The first agent resoundingly rejected my manuscript. A few days later, Chip called and asked for a full. I signed with him just a few months later.

As an unpublished author, being signed by one of the top agents in the industry was a miracle in and of itself. As a pragmatist, I can look back over the past few years and see all of the times when my path crossed Chip’s and I made the effort to network with him. As someone who has spent years learning how to network, I know that if I had not recognized and taken the opportunities to forge a professional-level relationship with Chip, he might not have been so willing to sign an unproven author.

Networking still does not come easily to me—especially now that I work in a small office, I’m not going to a week-long residency with seventy or eighty other students twice a year, and I don’t usually find myself in situations where I’m having to exert myself. So I have a feeling getting back into the swing of networking is going to be harder at the 2007 ACFW Conference in two weeks. But I’m going to try to take advantage of every opportunity that comes my way.

Okay, your turn now—what results have you seen results from professional networking?

  1. Tuesday, September 4, 2007 11:08 am

    I’ve never officially networked in the writing world, so the benefits have yet to be seen. Everything I’ve done is online. BUT, in my last career, in was full contact, and all about how many people you knew and connected with. Every day we were supposed to make 25 real contacts (which sometimes meant meeting 50 or more people.) Ugh. I don’t miss that part of the old career. Nothing beats face to face networking, IMO.


  2. Tuesday, September 4, 2007 1:54 pm

    I’ve never officially networked either, but I do “know” Kelly Mortimer through the European historicals loop. She’ll be one of the agents I target when I get to that point since she has such a passion for history, so that little bit of friendship and knowing my name and what I’m all about will certainly help. I’m really looking forward to meeting her when we get together as a group Saturday afternoon.

    I’m really taking great pains to get myself plugged into all of the historical stuff that I can and I know that will benefit me greatly when I finally hit query status.

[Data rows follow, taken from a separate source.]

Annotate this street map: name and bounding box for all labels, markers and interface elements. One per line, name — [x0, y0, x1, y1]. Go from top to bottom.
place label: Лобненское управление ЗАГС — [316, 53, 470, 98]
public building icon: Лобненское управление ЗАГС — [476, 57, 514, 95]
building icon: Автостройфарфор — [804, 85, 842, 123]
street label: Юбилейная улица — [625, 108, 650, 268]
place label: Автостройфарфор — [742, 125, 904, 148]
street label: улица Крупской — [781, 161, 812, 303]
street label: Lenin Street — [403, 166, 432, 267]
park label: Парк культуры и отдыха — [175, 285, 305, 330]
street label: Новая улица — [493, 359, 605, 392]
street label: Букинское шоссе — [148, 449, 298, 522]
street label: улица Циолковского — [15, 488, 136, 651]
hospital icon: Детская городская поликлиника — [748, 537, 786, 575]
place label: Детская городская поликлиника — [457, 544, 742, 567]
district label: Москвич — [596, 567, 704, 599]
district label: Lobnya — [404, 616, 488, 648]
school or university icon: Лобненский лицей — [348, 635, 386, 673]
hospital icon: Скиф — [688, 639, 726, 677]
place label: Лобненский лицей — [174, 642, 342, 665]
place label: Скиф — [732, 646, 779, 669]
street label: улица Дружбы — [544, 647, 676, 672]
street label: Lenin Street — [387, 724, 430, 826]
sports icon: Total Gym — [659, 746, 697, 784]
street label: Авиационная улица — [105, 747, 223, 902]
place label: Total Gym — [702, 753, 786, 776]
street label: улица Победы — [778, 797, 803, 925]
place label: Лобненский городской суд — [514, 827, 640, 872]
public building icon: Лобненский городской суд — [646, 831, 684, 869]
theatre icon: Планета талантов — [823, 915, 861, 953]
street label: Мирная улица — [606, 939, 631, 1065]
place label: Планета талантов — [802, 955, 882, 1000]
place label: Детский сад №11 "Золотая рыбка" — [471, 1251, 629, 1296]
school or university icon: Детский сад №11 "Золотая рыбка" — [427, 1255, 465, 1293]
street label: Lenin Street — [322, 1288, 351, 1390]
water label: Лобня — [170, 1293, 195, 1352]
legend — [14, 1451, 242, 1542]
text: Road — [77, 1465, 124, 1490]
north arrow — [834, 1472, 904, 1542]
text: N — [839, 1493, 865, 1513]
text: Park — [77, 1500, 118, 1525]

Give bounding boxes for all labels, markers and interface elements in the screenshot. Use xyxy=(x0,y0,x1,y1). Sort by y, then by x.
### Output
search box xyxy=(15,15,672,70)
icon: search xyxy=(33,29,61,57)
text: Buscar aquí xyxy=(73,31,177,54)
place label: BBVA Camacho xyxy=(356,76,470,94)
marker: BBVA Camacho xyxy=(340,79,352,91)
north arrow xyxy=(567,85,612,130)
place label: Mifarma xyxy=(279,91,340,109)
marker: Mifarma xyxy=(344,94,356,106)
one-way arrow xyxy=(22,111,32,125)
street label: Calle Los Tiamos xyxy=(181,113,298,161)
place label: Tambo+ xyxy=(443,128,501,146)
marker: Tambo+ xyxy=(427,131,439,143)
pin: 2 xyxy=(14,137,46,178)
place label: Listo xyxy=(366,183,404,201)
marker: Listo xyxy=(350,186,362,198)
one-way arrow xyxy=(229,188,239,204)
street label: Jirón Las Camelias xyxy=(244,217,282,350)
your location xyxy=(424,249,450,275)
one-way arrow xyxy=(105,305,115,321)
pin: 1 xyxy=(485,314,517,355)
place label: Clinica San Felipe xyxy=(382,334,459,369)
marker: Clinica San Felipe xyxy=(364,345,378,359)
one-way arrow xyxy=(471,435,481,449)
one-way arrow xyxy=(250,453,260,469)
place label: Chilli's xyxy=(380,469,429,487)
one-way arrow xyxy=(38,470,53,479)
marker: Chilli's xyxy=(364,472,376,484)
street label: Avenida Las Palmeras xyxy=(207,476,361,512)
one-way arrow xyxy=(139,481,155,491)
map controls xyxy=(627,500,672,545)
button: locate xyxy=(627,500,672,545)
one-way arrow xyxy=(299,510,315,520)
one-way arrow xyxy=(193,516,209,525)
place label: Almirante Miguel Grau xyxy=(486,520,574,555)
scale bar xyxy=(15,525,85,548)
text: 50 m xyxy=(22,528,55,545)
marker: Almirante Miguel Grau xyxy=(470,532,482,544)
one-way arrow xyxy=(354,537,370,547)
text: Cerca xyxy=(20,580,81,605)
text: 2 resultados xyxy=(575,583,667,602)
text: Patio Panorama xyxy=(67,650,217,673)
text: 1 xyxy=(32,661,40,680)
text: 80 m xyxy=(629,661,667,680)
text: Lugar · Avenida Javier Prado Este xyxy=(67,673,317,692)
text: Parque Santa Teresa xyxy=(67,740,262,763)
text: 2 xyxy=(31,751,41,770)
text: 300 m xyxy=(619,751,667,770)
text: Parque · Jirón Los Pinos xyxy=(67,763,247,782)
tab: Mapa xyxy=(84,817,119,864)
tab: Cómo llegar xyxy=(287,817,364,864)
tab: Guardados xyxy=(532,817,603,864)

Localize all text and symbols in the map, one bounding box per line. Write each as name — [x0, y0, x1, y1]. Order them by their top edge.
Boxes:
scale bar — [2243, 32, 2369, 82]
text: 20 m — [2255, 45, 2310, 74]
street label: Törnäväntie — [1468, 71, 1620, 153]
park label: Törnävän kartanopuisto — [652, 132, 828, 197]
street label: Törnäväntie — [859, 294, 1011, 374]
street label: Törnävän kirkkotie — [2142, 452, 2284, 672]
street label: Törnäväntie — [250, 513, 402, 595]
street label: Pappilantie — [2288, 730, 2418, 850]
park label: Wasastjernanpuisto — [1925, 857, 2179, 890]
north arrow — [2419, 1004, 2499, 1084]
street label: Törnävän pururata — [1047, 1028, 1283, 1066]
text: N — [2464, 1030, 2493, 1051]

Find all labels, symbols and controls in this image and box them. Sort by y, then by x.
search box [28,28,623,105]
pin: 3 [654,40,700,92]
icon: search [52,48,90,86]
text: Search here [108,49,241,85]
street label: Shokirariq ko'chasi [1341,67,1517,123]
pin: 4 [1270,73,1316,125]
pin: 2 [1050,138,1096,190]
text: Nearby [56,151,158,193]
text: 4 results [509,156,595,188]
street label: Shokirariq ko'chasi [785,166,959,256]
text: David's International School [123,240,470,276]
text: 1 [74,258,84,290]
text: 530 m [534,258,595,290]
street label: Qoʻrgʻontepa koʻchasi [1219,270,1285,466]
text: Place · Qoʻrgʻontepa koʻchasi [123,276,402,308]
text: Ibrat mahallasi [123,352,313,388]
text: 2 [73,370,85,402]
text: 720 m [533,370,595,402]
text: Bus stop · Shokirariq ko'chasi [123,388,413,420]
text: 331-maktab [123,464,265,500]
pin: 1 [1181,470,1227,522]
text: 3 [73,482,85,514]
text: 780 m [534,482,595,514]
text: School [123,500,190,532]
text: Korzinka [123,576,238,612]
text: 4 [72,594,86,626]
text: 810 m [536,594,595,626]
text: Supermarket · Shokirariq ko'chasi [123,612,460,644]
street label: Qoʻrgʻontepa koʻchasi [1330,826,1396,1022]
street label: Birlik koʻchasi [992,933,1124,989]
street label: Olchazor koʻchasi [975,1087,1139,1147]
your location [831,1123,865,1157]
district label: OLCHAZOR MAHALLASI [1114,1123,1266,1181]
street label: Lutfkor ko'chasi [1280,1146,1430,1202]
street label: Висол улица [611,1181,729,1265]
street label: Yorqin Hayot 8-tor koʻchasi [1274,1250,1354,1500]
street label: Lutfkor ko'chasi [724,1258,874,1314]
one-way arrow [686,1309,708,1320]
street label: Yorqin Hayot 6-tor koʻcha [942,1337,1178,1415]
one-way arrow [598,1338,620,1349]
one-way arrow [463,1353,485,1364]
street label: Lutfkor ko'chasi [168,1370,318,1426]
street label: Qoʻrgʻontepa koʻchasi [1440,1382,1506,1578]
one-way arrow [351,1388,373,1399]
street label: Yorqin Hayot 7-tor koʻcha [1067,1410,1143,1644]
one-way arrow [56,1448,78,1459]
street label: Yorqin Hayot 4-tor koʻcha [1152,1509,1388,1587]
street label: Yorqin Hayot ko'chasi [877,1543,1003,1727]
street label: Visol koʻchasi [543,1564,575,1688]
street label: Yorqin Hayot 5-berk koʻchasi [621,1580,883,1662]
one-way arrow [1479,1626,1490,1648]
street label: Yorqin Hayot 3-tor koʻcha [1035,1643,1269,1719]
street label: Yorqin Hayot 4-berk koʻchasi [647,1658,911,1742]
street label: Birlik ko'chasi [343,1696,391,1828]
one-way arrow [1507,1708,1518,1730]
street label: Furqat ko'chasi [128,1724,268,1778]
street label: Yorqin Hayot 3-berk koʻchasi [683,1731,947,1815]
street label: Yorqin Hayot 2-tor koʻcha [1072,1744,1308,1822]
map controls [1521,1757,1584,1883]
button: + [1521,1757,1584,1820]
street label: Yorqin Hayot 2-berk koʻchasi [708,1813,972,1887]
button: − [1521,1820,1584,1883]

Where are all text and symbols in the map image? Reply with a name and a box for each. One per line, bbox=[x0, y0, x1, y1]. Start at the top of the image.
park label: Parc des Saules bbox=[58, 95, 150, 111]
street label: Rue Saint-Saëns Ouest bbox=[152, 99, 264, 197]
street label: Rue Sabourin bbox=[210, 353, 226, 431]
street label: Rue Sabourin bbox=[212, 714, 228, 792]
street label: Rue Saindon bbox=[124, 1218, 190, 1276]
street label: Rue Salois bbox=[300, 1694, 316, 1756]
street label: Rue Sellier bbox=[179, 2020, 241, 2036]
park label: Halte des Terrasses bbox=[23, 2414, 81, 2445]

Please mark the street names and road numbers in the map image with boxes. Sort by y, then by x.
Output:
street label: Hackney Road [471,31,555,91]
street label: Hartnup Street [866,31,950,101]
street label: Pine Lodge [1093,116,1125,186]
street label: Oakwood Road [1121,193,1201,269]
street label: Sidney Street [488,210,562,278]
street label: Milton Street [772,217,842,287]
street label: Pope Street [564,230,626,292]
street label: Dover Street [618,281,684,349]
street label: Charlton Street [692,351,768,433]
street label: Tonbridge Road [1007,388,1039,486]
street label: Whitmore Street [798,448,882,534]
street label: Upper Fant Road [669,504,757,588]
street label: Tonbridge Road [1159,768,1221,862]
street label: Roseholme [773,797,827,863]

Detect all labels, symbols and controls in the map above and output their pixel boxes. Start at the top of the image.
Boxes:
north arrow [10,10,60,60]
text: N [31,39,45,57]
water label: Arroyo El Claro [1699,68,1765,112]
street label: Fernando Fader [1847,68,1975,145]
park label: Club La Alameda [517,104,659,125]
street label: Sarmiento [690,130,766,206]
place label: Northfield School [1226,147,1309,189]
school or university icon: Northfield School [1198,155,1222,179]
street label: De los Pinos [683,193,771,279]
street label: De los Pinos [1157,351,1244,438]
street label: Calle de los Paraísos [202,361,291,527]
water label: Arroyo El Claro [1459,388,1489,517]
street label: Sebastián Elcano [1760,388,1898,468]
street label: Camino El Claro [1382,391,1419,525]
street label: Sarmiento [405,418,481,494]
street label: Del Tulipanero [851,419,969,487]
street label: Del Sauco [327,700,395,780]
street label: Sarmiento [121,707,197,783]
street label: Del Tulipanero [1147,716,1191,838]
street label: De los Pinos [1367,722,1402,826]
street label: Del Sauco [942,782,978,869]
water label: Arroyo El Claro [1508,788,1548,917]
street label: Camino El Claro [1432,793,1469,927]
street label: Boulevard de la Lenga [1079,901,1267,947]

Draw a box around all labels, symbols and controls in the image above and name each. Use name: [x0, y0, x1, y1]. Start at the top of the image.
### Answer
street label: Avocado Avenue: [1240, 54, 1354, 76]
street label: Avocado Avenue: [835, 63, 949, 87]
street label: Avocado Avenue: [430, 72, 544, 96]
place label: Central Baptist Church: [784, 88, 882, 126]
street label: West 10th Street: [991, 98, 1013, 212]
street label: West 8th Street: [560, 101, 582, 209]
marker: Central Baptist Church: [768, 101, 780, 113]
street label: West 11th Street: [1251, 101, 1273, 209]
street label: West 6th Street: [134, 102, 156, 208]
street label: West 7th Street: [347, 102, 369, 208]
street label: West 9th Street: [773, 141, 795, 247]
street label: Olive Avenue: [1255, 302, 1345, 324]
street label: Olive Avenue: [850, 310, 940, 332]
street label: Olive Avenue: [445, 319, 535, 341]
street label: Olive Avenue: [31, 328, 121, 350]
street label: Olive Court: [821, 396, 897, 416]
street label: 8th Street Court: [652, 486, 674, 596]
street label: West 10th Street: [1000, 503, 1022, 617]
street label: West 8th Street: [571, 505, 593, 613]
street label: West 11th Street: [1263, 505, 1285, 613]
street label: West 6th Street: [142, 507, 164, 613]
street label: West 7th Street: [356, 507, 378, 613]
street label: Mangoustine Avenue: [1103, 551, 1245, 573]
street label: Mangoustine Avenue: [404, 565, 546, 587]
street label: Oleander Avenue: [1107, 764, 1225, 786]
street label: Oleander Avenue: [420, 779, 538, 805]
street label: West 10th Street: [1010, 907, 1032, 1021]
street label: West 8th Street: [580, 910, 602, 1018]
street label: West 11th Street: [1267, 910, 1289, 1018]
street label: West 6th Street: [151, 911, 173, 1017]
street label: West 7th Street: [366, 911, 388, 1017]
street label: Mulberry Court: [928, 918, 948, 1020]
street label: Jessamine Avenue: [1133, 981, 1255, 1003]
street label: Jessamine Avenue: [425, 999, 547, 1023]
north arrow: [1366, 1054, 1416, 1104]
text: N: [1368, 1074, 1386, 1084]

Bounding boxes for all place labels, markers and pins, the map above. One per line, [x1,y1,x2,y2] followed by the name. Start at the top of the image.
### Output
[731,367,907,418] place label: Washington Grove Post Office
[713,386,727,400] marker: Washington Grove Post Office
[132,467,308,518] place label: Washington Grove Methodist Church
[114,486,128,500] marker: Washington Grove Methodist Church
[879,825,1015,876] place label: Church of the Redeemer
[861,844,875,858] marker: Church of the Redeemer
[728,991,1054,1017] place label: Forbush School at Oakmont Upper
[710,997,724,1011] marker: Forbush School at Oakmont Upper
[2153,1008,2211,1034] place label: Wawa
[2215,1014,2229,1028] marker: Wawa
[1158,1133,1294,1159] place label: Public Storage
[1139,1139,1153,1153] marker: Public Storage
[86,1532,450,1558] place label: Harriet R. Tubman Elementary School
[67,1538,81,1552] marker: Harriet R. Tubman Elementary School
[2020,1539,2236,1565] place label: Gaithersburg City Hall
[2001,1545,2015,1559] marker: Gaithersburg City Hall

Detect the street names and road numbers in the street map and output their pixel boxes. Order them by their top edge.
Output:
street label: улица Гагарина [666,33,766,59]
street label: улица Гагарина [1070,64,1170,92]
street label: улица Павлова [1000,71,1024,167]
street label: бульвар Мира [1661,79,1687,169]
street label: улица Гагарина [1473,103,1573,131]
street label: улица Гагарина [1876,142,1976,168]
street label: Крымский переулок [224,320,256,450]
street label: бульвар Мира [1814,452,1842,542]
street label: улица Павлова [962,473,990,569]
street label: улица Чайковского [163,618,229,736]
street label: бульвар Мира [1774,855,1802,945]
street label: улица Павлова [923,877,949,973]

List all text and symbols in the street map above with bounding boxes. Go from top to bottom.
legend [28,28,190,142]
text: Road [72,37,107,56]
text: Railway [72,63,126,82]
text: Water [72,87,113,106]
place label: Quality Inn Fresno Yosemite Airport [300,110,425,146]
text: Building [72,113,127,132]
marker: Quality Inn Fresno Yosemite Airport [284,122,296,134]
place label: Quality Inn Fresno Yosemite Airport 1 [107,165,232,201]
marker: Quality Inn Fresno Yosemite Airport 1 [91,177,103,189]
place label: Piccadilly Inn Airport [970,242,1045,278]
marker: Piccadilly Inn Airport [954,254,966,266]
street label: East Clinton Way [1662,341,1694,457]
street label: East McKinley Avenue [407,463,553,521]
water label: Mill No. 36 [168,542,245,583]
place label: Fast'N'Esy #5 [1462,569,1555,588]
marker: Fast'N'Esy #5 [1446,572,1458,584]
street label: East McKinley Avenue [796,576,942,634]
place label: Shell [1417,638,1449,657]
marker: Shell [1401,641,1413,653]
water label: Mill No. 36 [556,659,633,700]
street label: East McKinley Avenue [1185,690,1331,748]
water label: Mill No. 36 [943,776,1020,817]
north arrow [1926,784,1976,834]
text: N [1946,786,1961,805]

  3. Sunday, September 9, 2007 10:09 pm

    I have actually found that when I’m NOT concentrating on marketing but on jumping into a group and working with them is when the connections come. I get to know someone who knows someone, and I’m introduced. Or I do a project, and someone else mentions the project I’m doing and adds that I run an editorial business.

    So I think there’s a balance. We do need to be marketing ourselves, but sometimes we need to have the attitude of serving, and we can be surprised at unexpected networking that comes that way.